Security experts reported that a vulnerability connected with the Gatekeeper authentication feature in macOS, is being exploited to deliver a malicious software package called “OSX/Linker.”
The exploit which was found by the security researcher Filippo Cavallarin, functions thanks to two basic Mac features: automount and Gatekeeper.
According to Tom’s Guide, the Gatekeeper funnels files downloaded from the internet to Apple’s XProtect antivirus screener, however, it grants files from a local storage device — mounted via automount — safe passage without scrutiny.
By bypassing the normal screening protocols, Filippo Cavallarin managed to trick Gatekeeper into thinking that a downloaded file originated from a local drive.
Reportedly, the researcher contacted Apple about the issue in February, but he published details on May 24 since the problem was not fixed.
Gatekeeper authentication in macOS is a tool created to keep malware off Mac, however, because of the vulnerability found by Filippo Cavallarin, it cannot function properly. The accompanying OSX/Linker malware attempts to hijack the Mac to use it for a number of malicious activities – from crytpo mining to data theft.

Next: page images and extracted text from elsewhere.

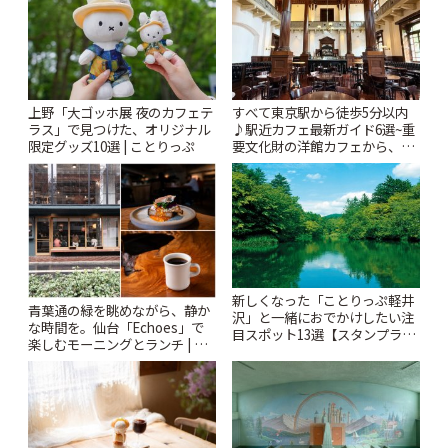
上野「大ゴッホ展 夜のカフェテ
すべて東京駅から徒歩5分以内
ラス」で見つけた、オリジナル
♪駅近カフェ最新ガイド6選~重
限定グッズ10選 | ことりっぷ
要文化財の洋館カフェから、改
札すぐのレトロ喫茶まで~ | こと
りっぷ
新しくなった「ことりっぷ軽井
青葉通の緑を眺めながら、静か
沢」と一緒におでかけしたい注
な時間を。仙台「Echoes」で
目スポット13選【スタンプラリ
楽しむモーニングとランチ | こ
ー開催中】 | ことりっぷ
とりっぷ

By now, the code has been uploaded four times to VirusTotal, used by repository experts to detect and share malware samples. As it’s a relatively small amount, the malware is already being screened by Intego software and some other antivirus tools. Thus, it should be quite easy to avoid OSX/Linker, especially if Mac users follow the standard protocols like refusing downloads from unknown sources.
Disabling automounting is another possible option, though it would require Mac users to manually connect and disconnect external drives each time they use them.